• **TEXTO DE ESTUDIO**
*-*-*

Con cuatro, por lo menos, las obras dramáticas posteriores a ésta de Lope, que reproducen las tradiciones relativas a Don Enrique el Doliente. Dos de estas piezas perterecen al teatro antiguo y otras dos a la época romántica. En la Parte nona de comedias escogidas de los mejores ingenios de España (1657) , ocupa el ultimo lugar una comedia de seis ingenios, harto infeliz, por cierto, como podía esperarse de tan exagerada división del trabajo. En el libro impreso no constan los nombres de estos ingenios: dice Barrera, no sé con qué datos, que fueron Zabaleta, Rosete, D. Sebastián de Villaviciosa, Martínez de Meneses, Cáncer y Moreto. En el final pide perdón un autor solo, que puede ser el del último retazo, y que se declara Toledano, lo cual no conviene a ninguno de los seis, pero puede, en sentido lato, aplicarse a Moreto, que si no nació en Toledo, pasó allí gran parte de su vida, y allí murió:
Y vuesastedes
perdonen
Rudezas de
un Toledano,
Tosca planta de
aquel monte.

*-*-*

Datos de comprensión de gráficos:
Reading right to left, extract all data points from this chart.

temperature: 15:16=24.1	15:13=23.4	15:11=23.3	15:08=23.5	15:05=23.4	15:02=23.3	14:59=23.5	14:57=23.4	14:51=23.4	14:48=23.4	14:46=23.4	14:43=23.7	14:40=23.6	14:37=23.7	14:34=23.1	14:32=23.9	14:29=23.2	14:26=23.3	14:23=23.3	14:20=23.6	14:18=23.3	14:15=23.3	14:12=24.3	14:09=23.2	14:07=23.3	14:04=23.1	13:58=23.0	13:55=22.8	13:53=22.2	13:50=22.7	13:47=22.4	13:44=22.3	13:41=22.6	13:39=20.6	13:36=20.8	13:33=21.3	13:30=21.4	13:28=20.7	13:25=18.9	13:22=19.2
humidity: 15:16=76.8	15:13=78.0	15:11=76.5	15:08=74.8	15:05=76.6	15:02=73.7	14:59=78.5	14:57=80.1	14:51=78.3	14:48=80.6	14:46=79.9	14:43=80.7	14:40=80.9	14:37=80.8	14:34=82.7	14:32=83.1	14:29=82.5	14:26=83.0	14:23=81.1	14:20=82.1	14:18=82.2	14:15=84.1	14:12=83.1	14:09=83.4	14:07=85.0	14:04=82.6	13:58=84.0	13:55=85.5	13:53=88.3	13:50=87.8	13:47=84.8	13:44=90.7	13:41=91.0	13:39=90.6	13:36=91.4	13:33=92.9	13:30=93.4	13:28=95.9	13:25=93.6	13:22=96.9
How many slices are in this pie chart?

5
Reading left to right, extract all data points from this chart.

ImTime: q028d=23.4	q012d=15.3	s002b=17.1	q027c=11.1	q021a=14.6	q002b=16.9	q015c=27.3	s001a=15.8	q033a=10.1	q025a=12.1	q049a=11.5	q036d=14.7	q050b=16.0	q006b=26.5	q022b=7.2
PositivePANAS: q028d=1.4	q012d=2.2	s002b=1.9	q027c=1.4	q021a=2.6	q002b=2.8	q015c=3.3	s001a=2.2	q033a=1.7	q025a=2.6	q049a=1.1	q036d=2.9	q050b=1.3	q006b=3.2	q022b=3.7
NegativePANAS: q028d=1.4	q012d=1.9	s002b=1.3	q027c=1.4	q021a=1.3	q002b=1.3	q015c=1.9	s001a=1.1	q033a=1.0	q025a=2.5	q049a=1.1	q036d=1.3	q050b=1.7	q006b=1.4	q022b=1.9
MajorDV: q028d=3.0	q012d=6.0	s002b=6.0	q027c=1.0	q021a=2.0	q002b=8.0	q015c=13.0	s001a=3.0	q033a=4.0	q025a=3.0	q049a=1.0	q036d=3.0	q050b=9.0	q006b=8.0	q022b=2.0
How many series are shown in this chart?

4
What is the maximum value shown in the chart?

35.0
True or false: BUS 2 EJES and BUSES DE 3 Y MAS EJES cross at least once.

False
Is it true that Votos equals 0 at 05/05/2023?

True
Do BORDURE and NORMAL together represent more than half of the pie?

*-*-*

• **CONSIGNA**
Responde con los datos del texto de estudio:
1. ¿A qué época pertenecen las dos piezas que no son del teatro antiguo?
2. ¿En qué año se publicó la Parte nona de comedias escogidas de los mejores ingenios de España?
3. ¿Dónde murió Moreto?
Las líneas no hacen falta para esta actividad.

• **RESPUESTA**
1. A la época romántica.
2. En 1657.
3. En Toledo.